According to Darran there are four main types of port:
- Ruby Port is designed to be drunk quite young. The wine rarely receive any wood contact and has a fruity character.
- Vintage Port, as the name suggest, are wines of superior quality, produced in exceptionally great years from distinct areas within the region. Vintage port is kept in wooden barrels for two to three years of oxidative aging before it is bottled.
- Late bottled Vintage Port, or LBV, is from a single year, and from years of excellent quality and is aged longer in wood barrels than is the case with vintage port.
- Generally speaking, blended Tawny types vary considerably and they are aged using the oxidative process. Tawny Reserve port ages for a minimum of seven years in wooden barrels, where it takes on a nutty flavor. Other tawnies are a blend of several different vintages and the average age is printed on the label.
The 11 port-style wines in the line-up came from various regions across South Africa and varied in vintages. Here are my thought on the wines we tasted.
My Wyn – My Maber 2011: Only 2 barrels of this wine was produce by Jacoline Haasbroek from My Wyn in Franschhoek. The wine was fortified with 3 year old KWV brandy and aged for 10 months in barrel. It’s a well balanced wine that’s not overly sweet.
Mont Rochelle – Straw Syrah 2010: Low in alcohol at 13.5%. The grapes was dried out for 10 days on straw in the sun. The nose was a bit balsamic but the wine was well balance on the palate.
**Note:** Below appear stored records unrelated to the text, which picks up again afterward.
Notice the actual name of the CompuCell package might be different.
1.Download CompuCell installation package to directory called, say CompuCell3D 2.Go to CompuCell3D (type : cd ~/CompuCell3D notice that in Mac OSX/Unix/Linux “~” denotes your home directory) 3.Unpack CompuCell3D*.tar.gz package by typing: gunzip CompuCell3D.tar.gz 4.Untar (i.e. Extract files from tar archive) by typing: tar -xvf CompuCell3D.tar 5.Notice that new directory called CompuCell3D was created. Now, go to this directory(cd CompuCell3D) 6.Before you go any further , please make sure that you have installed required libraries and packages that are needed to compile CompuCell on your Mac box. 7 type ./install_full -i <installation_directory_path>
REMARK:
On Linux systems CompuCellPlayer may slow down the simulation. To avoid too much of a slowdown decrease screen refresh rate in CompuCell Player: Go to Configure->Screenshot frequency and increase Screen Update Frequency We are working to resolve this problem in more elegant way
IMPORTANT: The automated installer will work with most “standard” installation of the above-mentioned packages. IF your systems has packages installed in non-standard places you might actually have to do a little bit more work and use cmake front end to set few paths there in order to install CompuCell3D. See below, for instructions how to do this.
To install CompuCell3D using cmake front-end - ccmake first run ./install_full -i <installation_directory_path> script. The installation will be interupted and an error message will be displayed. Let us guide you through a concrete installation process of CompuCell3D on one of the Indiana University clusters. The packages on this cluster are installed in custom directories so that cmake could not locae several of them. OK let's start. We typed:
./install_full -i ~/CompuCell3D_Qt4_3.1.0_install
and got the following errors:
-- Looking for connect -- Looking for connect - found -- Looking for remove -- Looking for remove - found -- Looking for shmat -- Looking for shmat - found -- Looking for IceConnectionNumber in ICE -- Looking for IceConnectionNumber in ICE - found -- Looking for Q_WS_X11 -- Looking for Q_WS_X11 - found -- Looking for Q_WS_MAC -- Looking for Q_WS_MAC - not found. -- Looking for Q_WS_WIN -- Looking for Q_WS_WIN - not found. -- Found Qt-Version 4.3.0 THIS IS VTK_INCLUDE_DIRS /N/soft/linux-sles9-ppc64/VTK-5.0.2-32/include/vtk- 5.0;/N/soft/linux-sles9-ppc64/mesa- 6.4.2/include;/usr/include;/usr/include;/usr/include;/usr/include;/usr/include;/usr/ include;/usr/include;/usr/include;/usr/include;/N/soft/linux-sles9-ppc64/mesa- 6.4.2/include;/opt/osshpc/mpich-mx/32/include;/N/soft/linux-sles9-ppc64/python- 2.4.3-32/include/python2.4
Price: Not for sale. Only 196 bottles made on an experimental bases
Solms-Delta – Gemoedsrus 2009: Made from Shiraz grapes that have been desiccated on the vine and fortified with grappa. Low in sugar at 88g/l. Something different that stands out from the crowd.
Holden Manz – Good Sport 2009: The name ”Good Sport” plays on the port name, which can only be used if made in the Demarcated Region of the Douro, Portugal, as mentioned earlier. The wine is sweet, palatable but lacks tannin structure.
My Wyn – My Robyn 2009: The wine spend 30 months in barrel. Nice structure with a slight zesty taste. Great value for money!
Overgaauw – Cape Vintage 1993: Overgaauw was the first producer in South Africa to bottle Torigo National in South Africa. The wine has a slight liquorish taste to it and are low in sugar at 63g/l. Looking for a bargain? Then this is it!
Landskroon – Port 1995: A fruity wine made from Tinta Barocca grapes. It’s full and fat on the mid-palate with good tannin structure and a dry finish.
Muratie – Ben Prins 2009: Smooth smokey and lingering. My personal favourite out of the lot.
Niepoort – Ruby NV: This one come straight from the Douro region in Portugal. It’s a fuller and riper wine compared to the South African ports.
Niepoort – LBV 2004: From the same Portuguese producer, bottled in 2008. A bit dryer on the tongue but good structure.
De Krans – Cape Tawny: From one of South Africa’s top fortified wine producers. The wine is dark in colour and quite voluptuous. Velvety and lingering.